Bitcoin ETFs and institutional money play a leading role
Bitcoin ETF products continue to attract large inflows. Currently, the total assets under management (AUM) of these ETFs has surpassed the $110 billion mark, accounting for more than 1% of the global ETF market. According to Bloomberg data, four of the twelve newly issued Bitcoin ETFs are among the top 20 most successful ETF launches in US history.

The “Fear & Greed Index” remains in the “Greed” zone with a score of 69, reflecting investor optimism despite security risks from centralized exchanges like Coinbase.

DeFi: Uneven Growth, Risks Remain
While Bitcoin is soaring, the decentralized finance (DeFi) ecosystem is showing mixed results. Lending protocol Aave hit a new record TVL of $40.3 billion on May 12, but other platforms like Rootstock saw declines. Messari’s Q1 report showed Rootstock’s Bitcoin TVL down 7.2%, while its USD TVL fell more than 20% from the previous quarter.

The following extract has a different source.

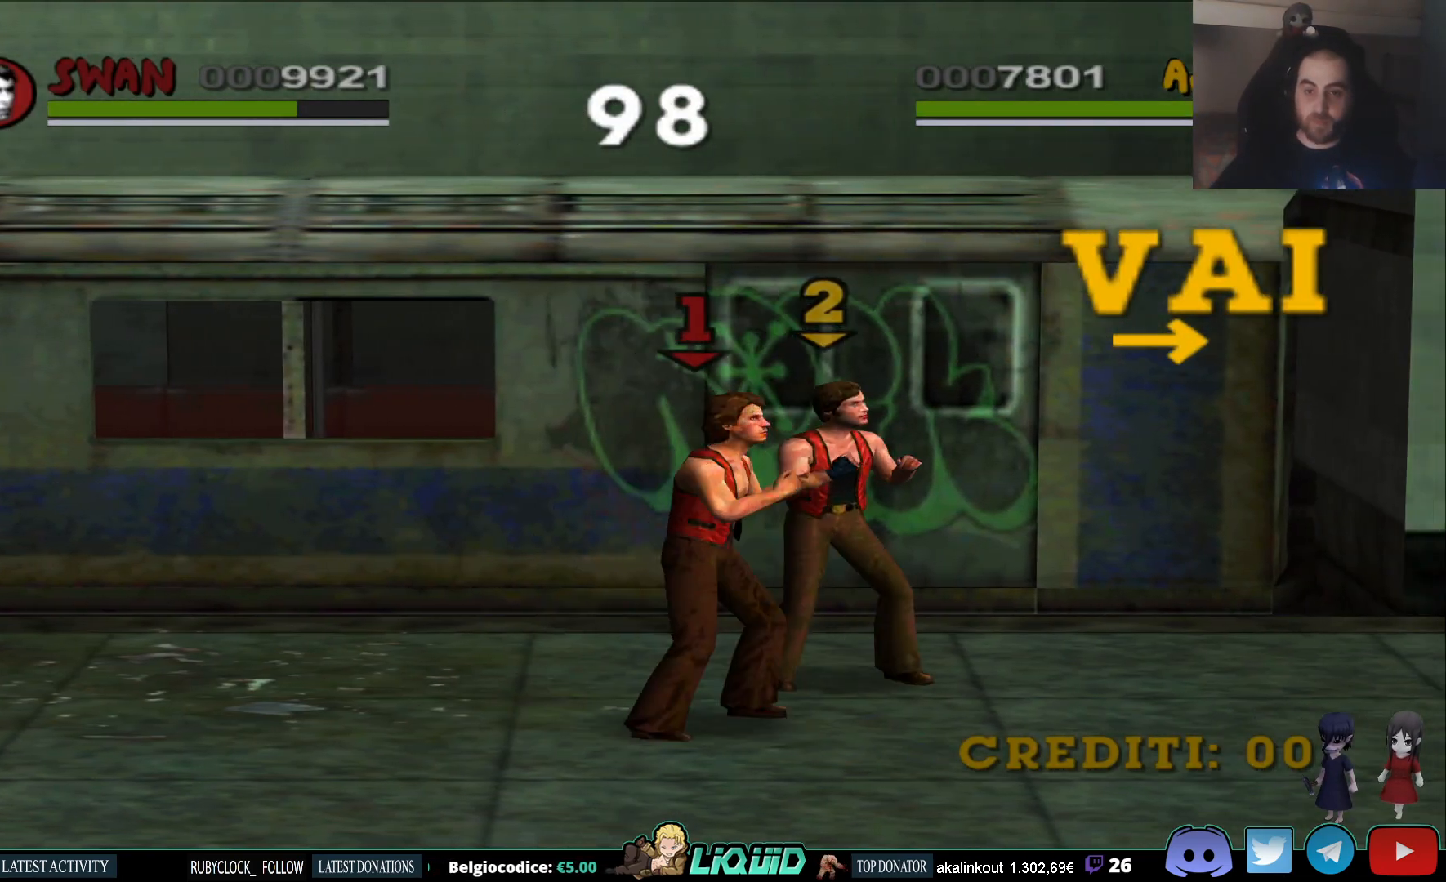
{"buttons": [], "left_stick": "down-right", "right_stick": "center", "events": [[233, "left_stick", "down-right"]]}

Security remains a major weakness. Bybit’s hack in February resulted in losses of more than $1.5 billion, one of the largest in DeFi history.

Policy and market expectations shape Bitcoin’s future
Investors are closely watching regulatory developments in 2025. The Trump administration is considering a slew of ETF proposals for major coins like Solana, Polkadot, and XRP. The SEC has postponed its decision on Grayscale’s Solana ETF until October 2025, while key milestones for the Polkadot and XRP ETFs are due in June.

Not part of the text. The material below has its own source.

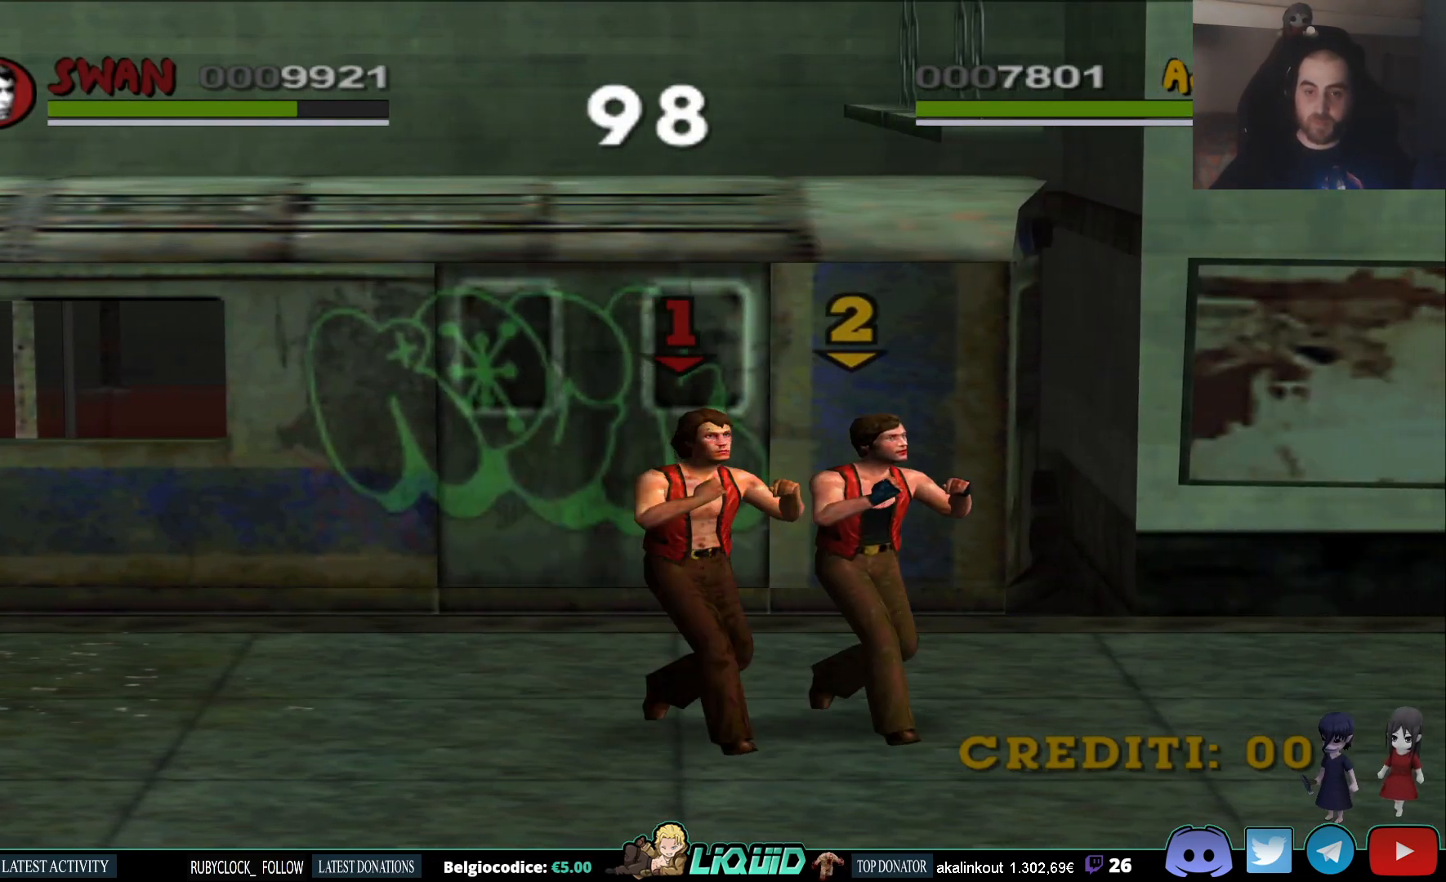
{"buttons": [], "left_stick": "right", "right_stick": "center", "events": [[300, "left_stick", "right"]]}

According to Investopedia, analysts at Bitwise believe Bitcoin could hit $200,000 by the end of the year, while VanEck predicts a price of $180,000. However, macro risks remain: the Federal Reserve has scaled back its rate-cut expectations, boosting bond yields and potentially curbing capital flows into riskier assets like Bitcoin.

Outlook: Bitcoin continues to lead, regulation plays a key role
According to LiteFinance’s forecast, Bitcoin’s price in 2025 could range from a low of $85,753 to a potential peak of $210,125. Long-term growth is expected to come from increased investment from financial institutions and technological advancements in the blockchain ecosystem.

Against this backdrop, the Global Bitcoin Policy Index (GBPI) is emerging as an important indicator of each country’s friendliness to cryptocurrencies. The index provides a comprehensive view of the legal, tax, regulatory frameworks, and levels of support for innovation – factors that will determine global capital flows in the digital currency era.